Requirement 1:
Reproduce the patent excerpt word for word, from "Claims (30)" to "separate feed pipe of a combustion engine.".
Requirement 2:
According to claim 1 of the patent excerpt, what kind of magnets does the fuel conditioning apparatus include?

Selected text:
----

It is to be understood that the present invention is not to be limited to the use with combustion engines of vehicles. The present invention may be used to improve fuel consumption and/or reduce harmful emissions from any combustion engine using a hydrocarbon based fuel supply.

Claims (30)

1. A magnetic fuel conditioning apparatus for use in reducing harmful emissions and/or increasing the torque of a combustion engine, the apparatus comprising: at least one pair of neodymium magnets, in which each magnet is configured to be located adjacent a surface of a feed pipe of a combustion engine.

2. A magnetic fuel conditioning apparatus as claimed in claim 1, in which the apparatus comprises a plurality of pairs of neodymium magnets, and in which each pair of magnets is configured to be located adjacent a surface of a separate feed pipe of a combustion engine.

3. A magnetic fuel conditioning apparatus as claimed in either of claims 1 and 2, in which the or each pair of magnets comprises a first magnet configured to be located adjacent a first surface of a feed pipe of a combustion engine, and a second magnet configured to be located adjacent a second opposed surface of the feed pipe.

----

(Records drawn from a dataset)

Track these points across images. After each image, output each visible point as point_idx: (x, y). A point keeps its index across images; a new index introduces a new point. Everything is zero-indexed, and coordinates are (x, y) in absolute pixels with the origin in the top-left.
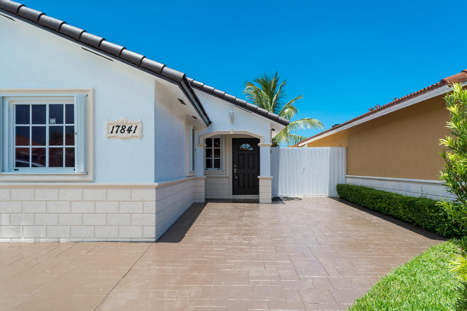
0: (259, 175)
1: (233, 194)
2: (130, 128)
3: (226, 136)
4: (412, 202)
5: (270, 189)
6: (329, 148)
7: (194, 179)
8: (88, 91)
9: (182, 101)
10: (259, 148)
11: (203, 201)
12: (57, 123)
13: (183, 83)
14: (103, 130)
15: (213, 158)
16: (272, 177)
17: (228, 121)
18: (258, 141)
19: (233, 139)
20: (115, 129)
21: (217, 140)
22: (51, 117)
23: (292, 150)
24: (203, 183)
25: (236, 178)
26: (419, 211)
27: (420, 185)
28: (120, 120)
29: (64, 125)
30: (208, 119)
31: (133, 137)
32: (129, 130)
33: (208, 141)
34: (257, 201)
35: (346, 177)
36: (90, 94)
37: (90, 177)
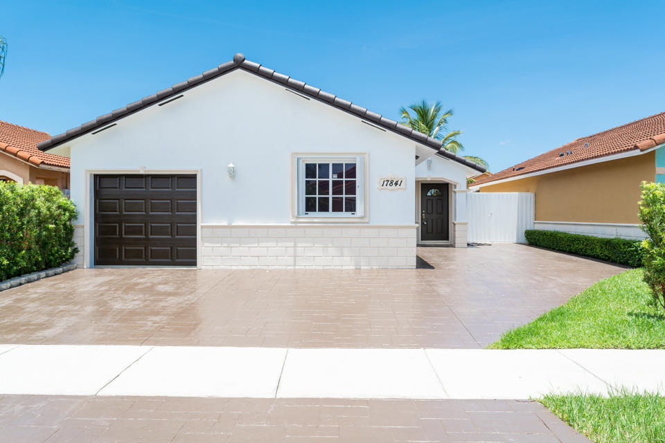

----

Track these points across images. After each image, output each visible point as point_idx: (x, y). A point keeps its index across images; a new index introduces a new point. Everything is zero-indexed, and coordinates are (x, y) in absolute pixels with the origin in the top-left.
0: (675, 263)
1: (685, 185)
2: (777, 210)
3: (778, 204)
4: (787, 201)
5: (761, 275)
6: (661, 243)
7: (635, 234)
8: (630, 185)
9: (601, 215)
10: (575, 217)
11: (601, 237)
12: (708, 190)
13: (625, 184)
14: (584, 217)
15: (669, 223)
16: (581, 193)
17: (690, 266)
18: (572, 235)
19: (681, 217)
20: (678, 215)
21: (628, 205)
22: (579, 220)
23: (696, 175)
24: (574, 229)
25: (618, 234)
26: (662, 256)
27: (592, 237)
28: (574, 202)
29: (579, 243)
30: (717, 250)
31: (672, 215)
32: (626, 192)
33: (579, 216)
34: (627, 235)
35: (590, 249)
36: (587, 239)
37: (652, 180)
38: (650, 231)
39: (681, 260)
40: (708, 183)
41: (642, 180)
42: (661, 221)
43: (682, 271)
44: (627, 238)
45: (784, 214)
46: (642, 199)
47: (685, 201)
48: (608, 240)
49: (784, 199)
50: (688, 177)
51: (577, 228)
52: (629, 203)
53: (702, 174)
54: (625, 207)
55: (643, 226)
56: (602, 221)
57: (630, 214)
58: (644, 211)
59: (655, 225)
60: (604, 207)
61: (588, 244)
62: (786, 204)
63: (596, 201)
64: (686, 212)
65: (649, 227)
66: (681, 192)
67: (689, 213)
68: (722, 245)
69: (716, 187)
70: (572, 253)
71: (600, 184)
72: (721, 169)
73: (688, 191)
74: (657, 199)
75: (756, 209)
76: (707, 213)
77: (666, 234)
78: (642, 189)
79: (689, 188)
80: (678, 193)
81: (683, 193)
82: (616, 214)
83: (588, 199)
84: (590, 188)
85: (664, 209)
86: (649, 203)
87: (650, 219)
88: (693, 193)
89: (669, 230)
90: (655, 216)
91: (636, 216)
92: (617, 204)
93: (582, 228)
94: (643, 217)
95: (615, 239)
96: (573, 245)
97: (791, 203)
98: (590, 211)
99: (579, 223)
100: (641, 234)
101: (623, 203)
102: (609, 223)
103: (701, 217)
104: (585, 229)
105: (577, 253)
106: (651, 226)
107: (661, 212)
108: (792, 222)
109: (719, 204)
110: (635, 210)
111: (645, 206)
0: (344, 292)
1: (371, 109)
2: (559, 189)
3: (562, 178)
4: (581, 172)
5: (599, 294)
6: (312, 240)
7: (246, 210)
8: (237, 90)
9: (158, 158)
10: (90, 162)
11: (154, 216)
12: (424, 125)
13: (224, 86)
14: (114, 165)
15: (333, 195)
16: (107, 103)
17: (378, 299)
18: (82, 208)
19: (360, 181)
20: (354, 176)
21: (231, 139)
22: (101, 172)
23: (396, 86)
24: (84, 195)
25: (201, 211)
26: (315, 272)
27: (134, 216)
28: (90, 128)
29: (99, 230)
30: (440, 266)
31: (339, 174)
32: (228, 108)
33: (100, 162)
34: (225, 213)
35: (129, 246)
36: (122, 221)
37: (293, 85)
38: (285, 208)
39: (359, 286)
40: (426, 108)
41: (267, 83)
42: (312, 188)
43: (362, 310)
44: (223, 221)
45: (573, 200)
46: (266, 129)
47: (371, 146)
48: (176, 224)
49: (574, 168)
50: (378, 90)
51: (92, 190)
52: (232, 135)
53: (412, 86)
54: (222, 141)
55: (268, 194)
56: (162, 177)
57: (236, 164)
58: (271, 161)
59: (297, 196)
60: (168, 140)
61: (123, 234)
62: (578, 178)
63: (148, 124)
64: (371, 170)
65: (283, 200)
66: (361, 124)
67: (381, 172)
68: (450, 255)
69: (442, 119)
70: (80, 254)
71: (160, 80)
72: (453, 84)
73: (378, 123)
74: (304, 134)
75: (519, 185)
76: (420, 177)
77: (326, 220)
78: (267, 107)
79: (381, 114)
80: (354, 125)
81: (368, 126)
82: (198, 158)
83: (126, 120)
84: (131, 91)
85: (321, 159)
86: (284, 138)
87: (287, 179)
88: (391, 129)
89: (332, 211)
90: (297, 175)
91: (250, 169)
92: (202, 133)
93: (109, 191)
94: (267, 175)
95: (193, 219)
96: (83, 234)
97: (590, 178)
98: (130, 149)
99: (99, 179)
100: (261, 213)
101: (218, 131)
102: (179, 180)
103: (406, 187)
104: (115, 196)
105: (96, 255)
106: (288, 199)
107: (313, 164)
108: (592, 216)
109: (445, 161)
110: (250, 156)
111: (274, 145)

----

Output 1:
Claims (30)

1. A magnetic fuel conditioning apparatus for use in reducing harmful emissions and/or increasing the torque of a combustion engine, the apparatus comprising: at least one pair of neodymium magnets, in which each magnet is configured to be located adjacent a surface of a feed pipe of a combustion engine.

2. A magnetic fuel conditioning apparatus as claimed in claim 1, in which the apparatus comprises a plurality of pairs of neodymium magnets, and in which each pair of magnets is configured to be located adjacent a surface of a separate feed pipe of a combustion engine.

Output 2:
At least one pair of neodymium magnets.